**AIM OF THE TASK**
Would you please copy the entries exactly, leaving every picture aside?

**RECORD EXTRACTS**
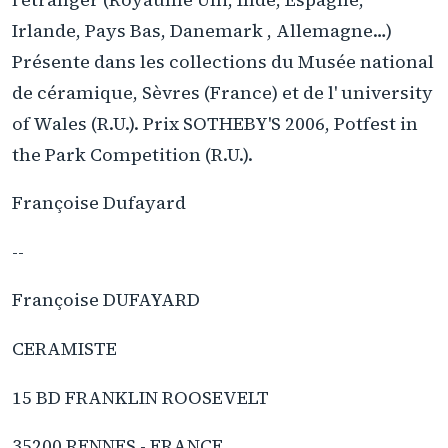
Irlande, Pays Bas, Danemark , Allemagne…)
Présente dans les collections du Musée national
de céramique, Sèvres (France) et de l' university
of Wales (R.U.). Prix SOTHEBY'S 2006, Potfest in
the Park Competition (R.U.).
Françoise Dufayard
--
Françoise DUFAYARD
CERAMISTE
15 BD FRANKLIN ROOSEVELT
35200 RENNES - FRANCE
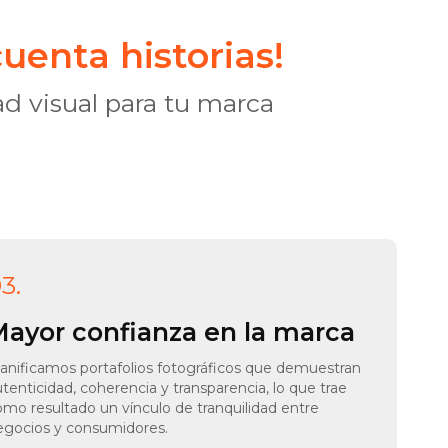
cuenta historias!
ad visual para tu marca
3.
ayor confianza en la marca
lanificamos portafolios fotográficos que demuestran
tenticidad, coherencia y transparencia, lo que trae
omo resultado un vínculo de tranquilidad entre
egocios y consumidores.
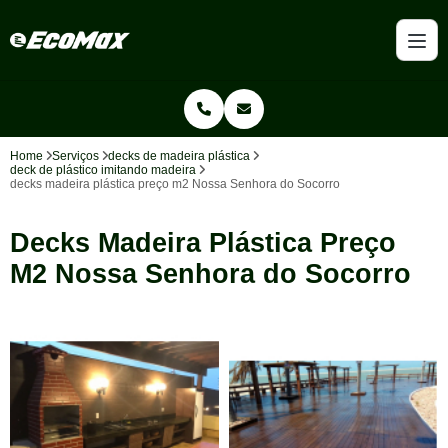
Home
Serviços
decks de madeira plástica
deck de plástico imitando madeira
decks madeira plástica preço m2 Nossa Senhora do Socorro
Decks Madeira Plástica Preço
M2 Nossa Senhora do Socorro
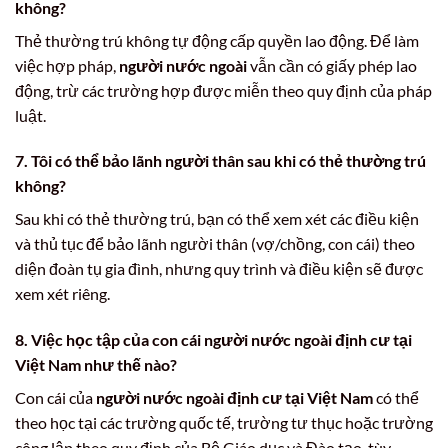
không?
Thẻ thường trú không tự động cấp quyền lao động. Để làm
việc hợp pháp,
người nước ngoài
vẫn cần có giấy phép lao
động, trừ các trường hợp được miễn theo quy định của pháp
luật.
7. Tôi có thể bảo lãnh người thân sau khi có thẻ thường trú
không?
Sau khi có thẻ thường trú, bạn có thể xem xét các điều kiện
và thủ tục để bảo lãnh người thân (vợ/chồng, con cái) theo
diện đoàn tụ gia đình, nhưng quy trình và điều kiện sẽ được
xem xét riêng.
8. Việc học tập của con cái người nước ngoài định cư tại
Việt Nam như thế nào?
Con cái của
người nước ngoài định cư tại Việt Nam
có thể
theo học tại các trường quốc tế, trường tư thục hoặc trường
công lập theo quy định của Bộ Giáo dục và Đào tạo, tùy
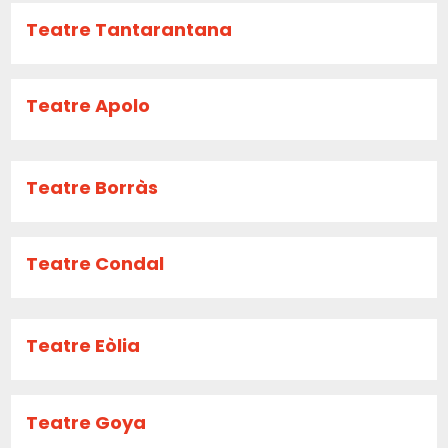
Teatre Tantarantana
Teatre Apolo
Teatre Borràs
Teatre Condal
Teatre Eòlia
Teatre Goya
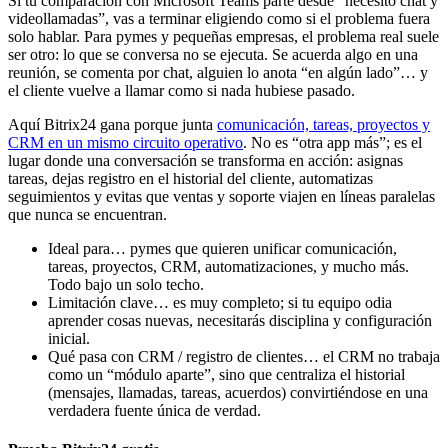
Si tu comparación con Microsoft Teams parte desde “necesito chat y
videollamadas”, vas a terminar eligiendo como si el problema fuera
solo hablar. Para pymes y pequeñas empresas, el problema real suele
ser otro: lo que se conversa no se ejecuta. Se acuerda algo en una
reunión, se comenta por chat, alguien lo anota “en algún lado”… y
el cliente vuelve a llamar como si nada hubiese pasado.
Aquí Bitrix24 gana porque junta
comunicación, tareas, proyectos y
CRM en un mismo circuito operativo
. No es “otra app más”; es el
lugar donde una conversación se transforma en acción: asignas
tareas, dejas registro en el historial del cliente, automatizas
seguimientos y evitas que ventas y soporte viajen en líneas paralelas
que nunca se encuentran.
Ideal para… pymes que quieren unificar comunicación,
tareas, proyectos, CRM, automatizaciones, y mucho más.
Todo bajo un solo techo.
Limitación clave… es muy completo; si tu equipo odia
aprender cosas nuevas, necesitarás disciplina y configuración
inicial.
Qué pasa con CRM / registro de clientes… el CRM no trabaja
como un “módulo aparte”, sino que centraliza el historial
(mensajes, llamadas, tareas, acuerdos) convirtiéndose en una
verdadera fuente única de verdad.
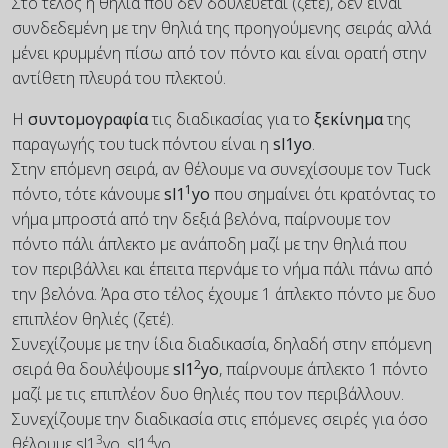
Στο τέλος η θηλιά που δεν δουλεύεται (ζετέ), δεν είναι
συνδεδεμένη με την θηλιά της προηγούμενης σειράς αλλά
μένει κρυμμένη πίσω από τον πόντο και είναι ορατή στην
αντίθετη πλευρά του πλεκτού.
Η
συντομογραφία
τις διαδικασίας για το
ξεκίνημα
της
παραγωγής του tuck πόντου είναι η
sl1yo
.
Στην επόμενη σειρά, αν θέλουμε να συνεχίσουμε τον Tuck
1
πόντο, τότε κάνουμε
sl1
yo
που σημαίνει ότι κρατόντας το
νήμα μπροστά από την δεξιά βελόνα, παίρνουμε τον
πόντο πάλι άπλεκτο με ανάποδη μαζί με την θηλιά που
τον περιβάλλει και έπειτα περνάμε το νήμα πάλι πάνω από
την βελόνα. Άρα στο τέλος έχουμε 1 άπλεκτο πόντο με δυο
επιπλέον θηλιές (ζετέ).
Συνεχίζουμε με την ίδια διαδικασία, δηλαδή στην επόμενη
2
σειρά θα δουλέψουμε
sl1
yo
, παίρνουμε άπλεκτο 1 πόντο
μαζί με τις επιπλέον δυο θηλιές που τον περιβάλλουν.
Συνεχίζουμε την διαδικασία στις επόμενες σειρές για όσο
3
4
θέλουμε sl1
yo, sl1
yo...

**ANSWER TO THIS PROBLEM**
Irlande, Pays Bas, Danemark , Allemagne…)
Présente dans les collections du Musée national
de céramique, Sèvres (France) et de l' university
of Wales (R.U.). Prix SOTHEBY'S 2006, Potfest in
the Park Competition (R.U.).
Françoise Dufayard
--
Françoise DUFAYARD
CERAMISTE
15 BD FRANKLIN ROOSEVELT
35200 RENNES - FRANCE
cuenta historias!
ad visual para tu marca
3.
ayor confianza en la marca
lanificamos portafolios fotográficos que demuestran
tenticidad, coherencia y transparencia, lo que trae
omo resultado un vínculo de tranquilidad entre
egocios y consumidores.
Home
Serviços
decks de madeira plástica
deck de plástico imitando madeira
decks madeira plástica preço m2 Nossa Senhora do Socorro
Decks Madeira Plástica Preço
M2 Nossa Senhora do Socorro
không?
Thẻ thường trú không tự động cấp quyền lao động. Để làm
việc hợp pháp,
người nước ngoài
vẫn cần có giấy phép lao
động, trừ các trường hợp được miễn theo quy định của pháp
luật.
7. Tôi có thể bảo lãnh người thân sau khi có thẻ thường trú
không?
Sau khi có thẻ thường trú, bạn có thể xem xét các điều kiện
và thủ tục để bảo lãnh người thân (vợ/chồng, con cái) theo
diện đoàn tụ gia đình, nhưng quy trình và điều kiện sẽ được
xem xét riêng.
8. Việc học tập của con cái người nước ngoài định cư tại
Việt Nam như thế nào?
Con cái của
người nước ngoài định cư tại Việt Nam
có thể
theo học tại các trường quốc tế, trường tư thục hoặc trường
công lập theo quy định của Bộ Giáo dục và Đào tạo, tùy
Teatre Tantarantana
Teatre Apolo
Teatre Borràs
Teatre Condal
Teatre Eòlia
Teatre Goya
Si tu comparación con Microsoft Teams parte desde “necesito chat y
videollamadas”, vas a terminar eligiendo como si el problema fuera
solo hablar. Para pymes y pequeñas empresas, el problema real suele
ser otro: lo que se conversa no se ejecuta. Se acuerda algo en una
reunión, se comenta por chat, alguien lo anota “en algún lado”… y
el cliente vuelve a llamar como si nada hubiese pasado.
Aquí Bitrix24 gana porque junta
comunicación, tareas, proyectos y
CRM en un mismo circuito operativo
. No es “otra app más”; es el
lugar donde una conversación se transforma en acción: asignas
tareas, dejas registro en el historial del cliente, automatizas
seguimientos y evitas que ventas y soporte viajen en líneas paralelas
que nunca se encuentran.
Ideal para… pymes que quieren unificar comunicación,
tareas, proyectos, CRM, automatizaciones, y mucho más.
Todo bajo un solo techo.
Limitación clave… es muy completo; si tu equipo odia
aprender cosas nuevas, necesitarás disciplina y configuración
inicial.
Qué pasa con CRM / registro de clientes… el CRM no trabaja
como un “módulo aparte”, sino que centraliza el historial
(mensajes, llamadas, tareas, acuerdos) convirtiéndose en una
verdadera fuente única de verdad.
Στο τέλος η θηλιά που δεν δουλεύεται (ζετέ), δεν είναι
συνδεδεμένη με την θηλιά της προηγούμενης σειράς αλλά
μένει κρυμμένη πίσω από τον πόντο και είναι ορατή στην
αντίθετη πλευρά του πλεκτού.
Η
συντομογραφία
τις διαδικασίας για το
ξεκίνημα
της
παραγωγής του tuck πόντου είναι η
sl1yo
.
Στην επόμενη σειρά, αν θέλουμε να συνεχίσουμε τον Tuck
1
πόντο, τότε κάνουμε
sl1
yo
που σημαίνει ότι κρατόντας το
νήμα μπροστά από την δεξιά βελόνα, παίρνουμε τον
πόντο πάλι άπλεκτο με ανάποδη μαζί με την θηλιά που
τον περιβάλλει και έπειτα περνάμε το νήμα πάλι πάνω από
την βελόνα. Άρα στο τέλος έχουμε 1 άπλεκτο πόντο με δυο
επιπλέον θηλιές (ζετέ).
Συνεχίζουμε με την ίδια διαδικασία, δηλαδή στην επόμενη
2
σειρά θα δουλέψουμε
sl1
yo
, παίρνουμε άπλεκτο 1 πόντο
μαζί με τις επιπλέον δυο θηλιές που τον περιβάλλουν.
Συνεχίζουμε την διαδικασία στις επόμενες σειρές για όσο
3
4
θέλουμε sl1
yo, sl1
yo...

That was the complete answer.